486 Dead: Kernel Maintainers Declare War on Vintage Processors, Citing PS2's 53 Million Transistors vs. 1.2 Million
The Linux kernel is actively signaling the removal of support for the i486 CPU architecture in mainline versions, affecting modern development paths.
The argument splits into two camps. One side, backed by figures like Powderhorn and AndrewZabar, demands abandonment, framing the maintenance of 486 support as a drag on modern x86-32 development. They point to the massive technological gap—comparing 486's 1.2 million transistors to PS2's 53 million—as justification for cutting support. Conversely, users like empireOfLove2 argue the removal is reckless, pointing to an 'ungodly insane' quantity of operational industrial control systems still dependent on this ancient hardware.

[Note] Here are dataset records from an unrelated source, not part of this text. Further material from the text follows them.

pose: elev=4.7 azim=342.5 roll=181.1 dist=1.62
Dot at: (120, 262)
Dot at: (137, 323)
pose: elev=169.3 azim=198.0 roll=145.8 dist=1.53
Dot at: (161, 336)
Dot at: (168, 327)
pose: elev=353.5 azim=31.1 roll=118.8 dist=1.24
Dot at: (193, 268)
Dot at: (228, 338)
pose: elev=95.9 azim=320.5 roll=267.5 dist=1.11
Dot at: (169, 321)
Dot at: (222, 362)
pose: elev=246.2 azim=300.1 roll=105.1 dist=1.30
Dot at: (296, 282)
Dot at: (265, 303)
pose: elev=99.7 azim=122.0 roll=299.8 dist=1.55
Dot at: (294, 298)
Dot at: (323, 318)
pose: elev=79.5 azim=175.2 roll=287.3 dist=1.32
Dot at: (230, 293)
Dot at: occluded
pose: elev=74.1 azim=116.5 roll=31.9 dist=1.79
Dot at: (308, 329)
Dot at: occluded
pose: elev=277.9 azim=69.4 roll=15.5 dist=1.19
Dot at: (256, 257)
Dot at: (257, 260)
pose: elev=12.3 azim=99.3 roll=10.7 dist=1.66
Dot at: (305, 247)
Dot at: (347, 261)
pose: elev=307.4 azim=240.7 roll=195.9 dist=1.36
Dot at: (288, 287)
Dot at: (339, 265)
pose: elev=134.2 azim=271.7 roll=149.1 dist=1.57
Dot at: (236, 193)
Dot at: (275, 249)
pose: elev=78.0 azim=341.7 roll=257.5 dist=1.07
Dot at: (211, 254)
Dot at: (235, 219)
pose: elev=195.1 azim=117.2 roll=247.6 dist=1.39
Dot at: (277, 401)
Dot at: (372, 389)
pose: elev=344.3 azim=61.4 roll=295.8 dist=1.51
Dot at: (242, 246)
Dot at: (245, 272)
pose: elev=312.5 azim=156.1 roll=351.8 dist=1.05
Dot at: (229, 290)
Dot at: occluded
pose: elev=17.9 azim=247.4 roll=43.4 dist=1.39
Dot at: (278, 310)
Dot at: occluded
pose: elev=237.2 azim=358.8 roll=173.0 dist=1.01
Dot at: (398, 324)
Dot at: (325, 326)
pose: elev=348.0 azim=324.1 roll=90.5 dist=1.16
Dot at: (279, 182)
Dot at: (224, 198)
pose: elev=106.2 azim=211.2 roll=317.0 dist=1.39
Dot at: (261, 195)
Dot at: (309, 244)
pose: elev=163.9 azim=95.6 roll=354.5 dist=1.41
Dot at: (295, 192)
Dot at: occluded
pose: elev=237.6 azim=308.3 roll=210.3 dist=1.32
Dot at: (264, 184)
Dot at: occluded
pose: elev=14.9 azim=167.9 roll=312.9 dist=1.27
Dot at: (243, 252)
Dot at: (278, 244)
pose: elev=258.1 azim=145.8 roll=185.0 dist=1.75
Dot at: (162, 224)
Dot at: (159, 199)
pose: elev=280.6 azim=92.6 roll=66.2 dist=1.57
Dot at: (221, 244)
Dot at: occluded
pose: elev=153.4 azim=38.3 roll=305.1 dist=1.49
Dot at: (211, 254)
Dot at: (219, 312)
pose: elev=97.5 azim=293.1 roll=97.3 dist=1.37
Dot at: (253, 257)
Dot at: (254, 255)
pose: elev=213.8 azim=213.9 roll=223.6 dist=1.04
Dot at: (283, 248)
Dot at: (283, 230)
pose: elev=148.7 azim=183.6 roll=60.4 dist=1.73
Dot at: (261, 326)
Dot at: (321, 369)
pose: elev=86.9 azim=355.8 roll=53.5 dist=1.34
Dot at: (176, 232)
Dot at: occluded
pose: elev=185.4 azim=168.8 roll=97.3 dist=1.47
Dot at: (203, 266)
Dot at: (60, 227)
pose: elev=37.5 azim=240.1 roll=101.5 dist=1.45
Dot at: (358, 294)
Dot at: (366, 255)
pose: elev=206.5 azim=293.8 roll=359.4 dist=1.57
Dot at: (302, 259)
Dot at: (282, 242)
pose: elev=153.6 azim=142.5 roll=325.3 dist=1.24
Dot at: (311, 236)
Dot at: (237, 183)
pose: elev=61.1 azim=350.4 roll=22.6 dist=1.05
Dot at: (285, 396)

The core takeaway is that while the mainline kernel team views this as a necessary product pruning—a decision of 'mainstream inertia' according to Feyter—the open nature of Linux suggests the functionality isn't technically impossible to revive. The immediate reality is that non-mainline, specialized distributions will keep the support alive far longer than the kernel commit cycle suggests.
Key Points
Maintaining 486 support slows development for modern hardware.
Powderhorn argues support requires 'compatibility glue' that detracts from developing modern features.
The issue is one of product decision, not technical impossibility.
Feyter states the removal is a 'core product decision' made by mainline developers.
Industrial systems will keep 486 running long after mainline abandonment.
empireOfLove2 notes the existence of specialized, unmanaged industrial hardware still relying on 486.
The obsolescence date extends far past initial kernel changes.
Redjard suggests the functional end-of-life for supported systems might push past 2032.
The historical precedent shows mainline focus never was on 16-bit architecture.
mkwt points out that the Linux kernel has never prioritized 16-bit processors.